Convert the data below, from the line containing "Male, Female" up to and including the line containing "At which category", into a JSON list of strings with one string per line and blank lines omitted.

▶ **DATA IN THIS EXERCISE**
━━━━

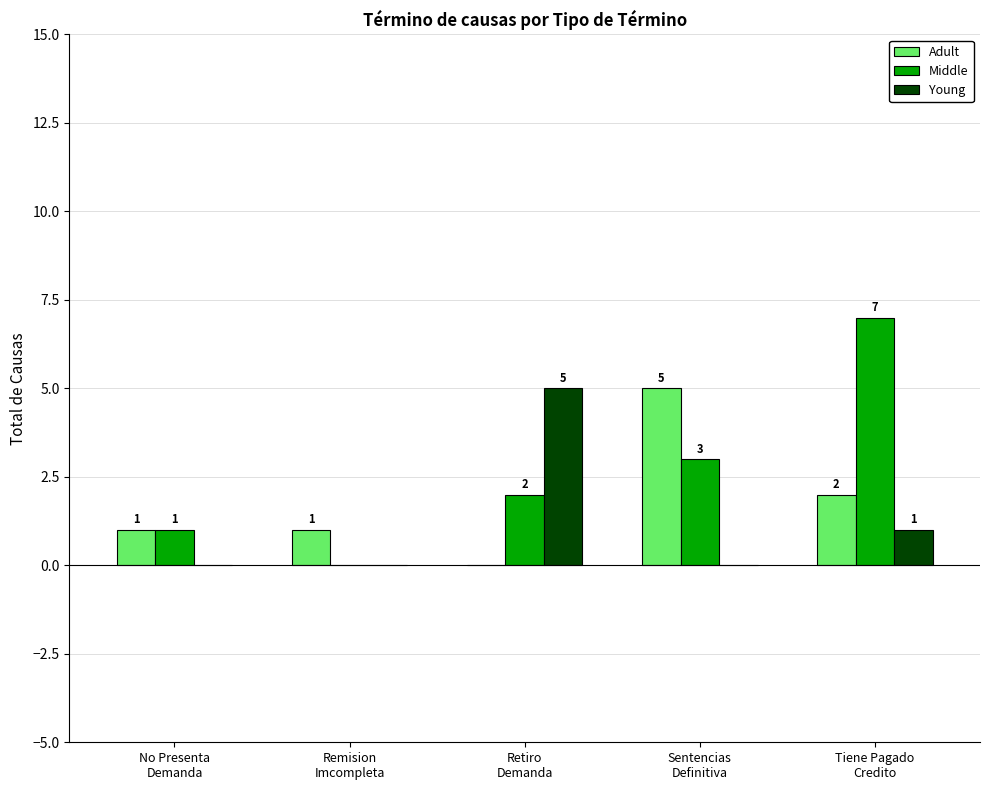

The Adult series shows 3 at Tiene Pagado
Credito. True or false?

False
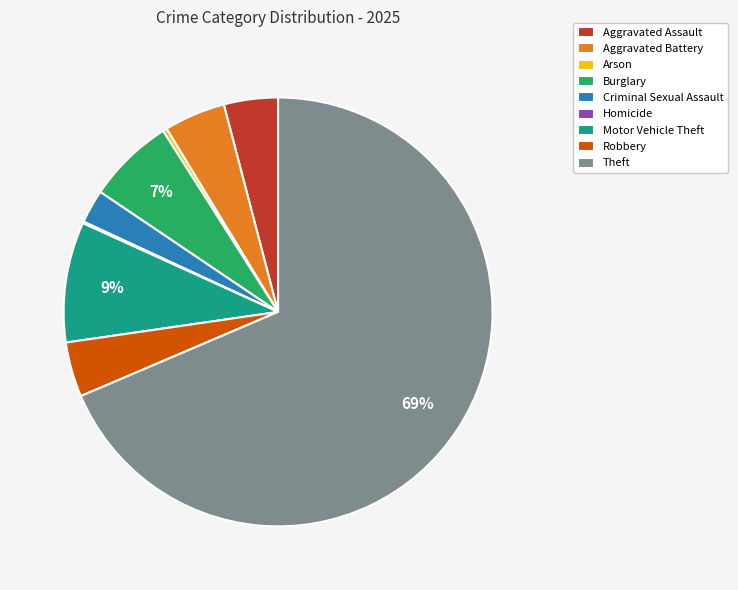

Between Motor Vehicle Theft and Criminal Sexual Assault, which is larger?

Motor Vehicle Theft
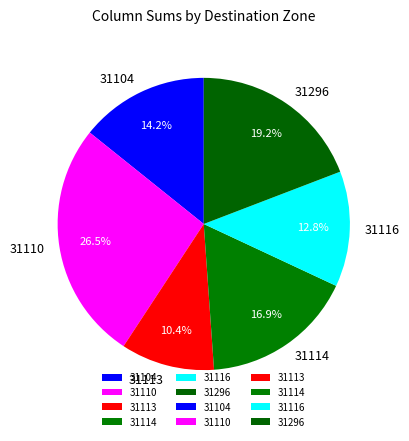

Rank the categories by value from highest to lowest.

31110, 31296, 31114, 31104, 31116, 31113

━━━━

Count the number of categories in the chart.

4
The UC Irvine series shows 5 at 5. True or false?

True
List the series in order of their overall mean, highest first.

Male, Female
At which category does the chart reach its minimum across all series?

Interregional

━━━━

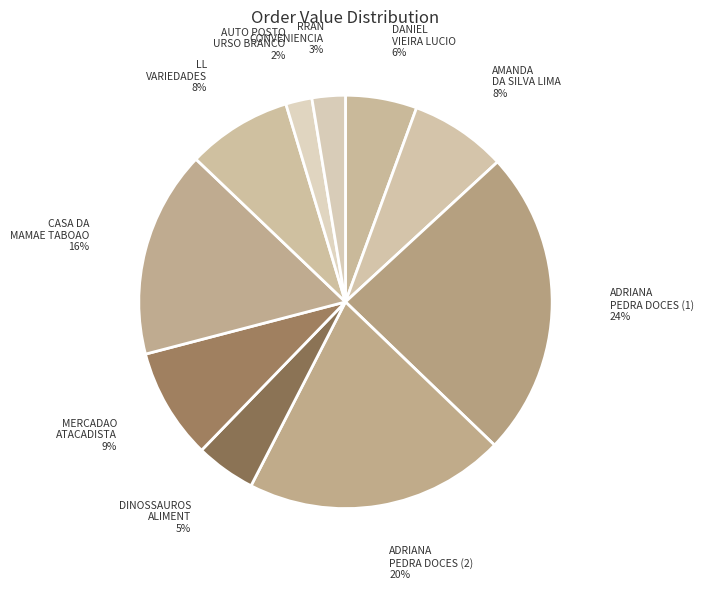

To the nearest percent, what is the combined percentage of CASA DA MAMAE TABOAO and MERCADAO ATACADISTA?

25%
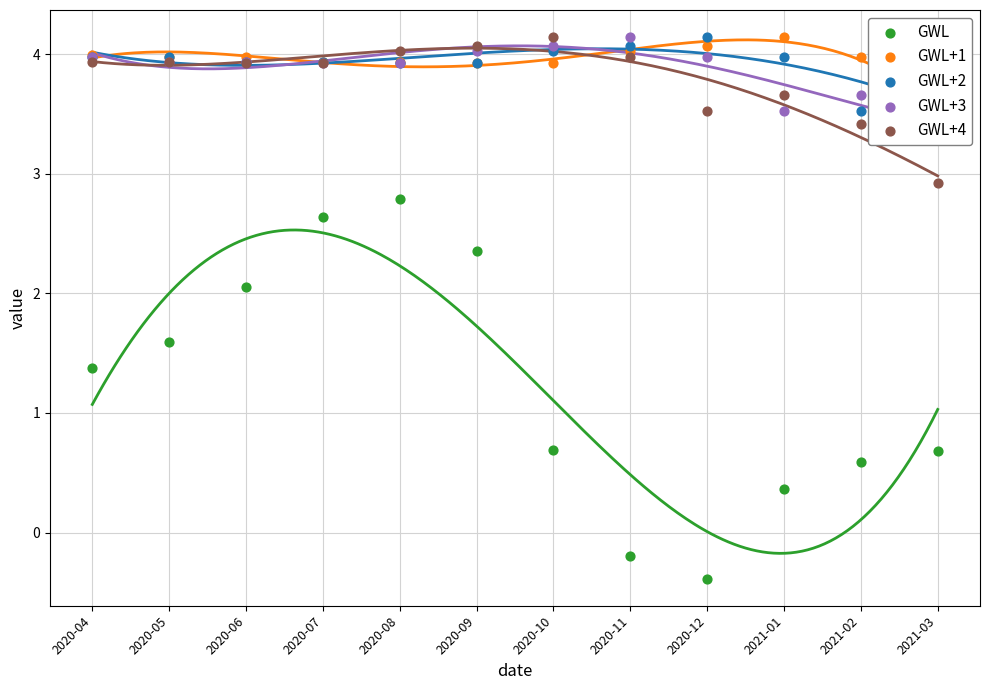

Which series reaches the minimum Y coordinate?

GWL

━━━━

▶ **EXERCISE ANSWER**
[
  "Male, Female",
  "At which category does the chart reach its minimum across all series?"
]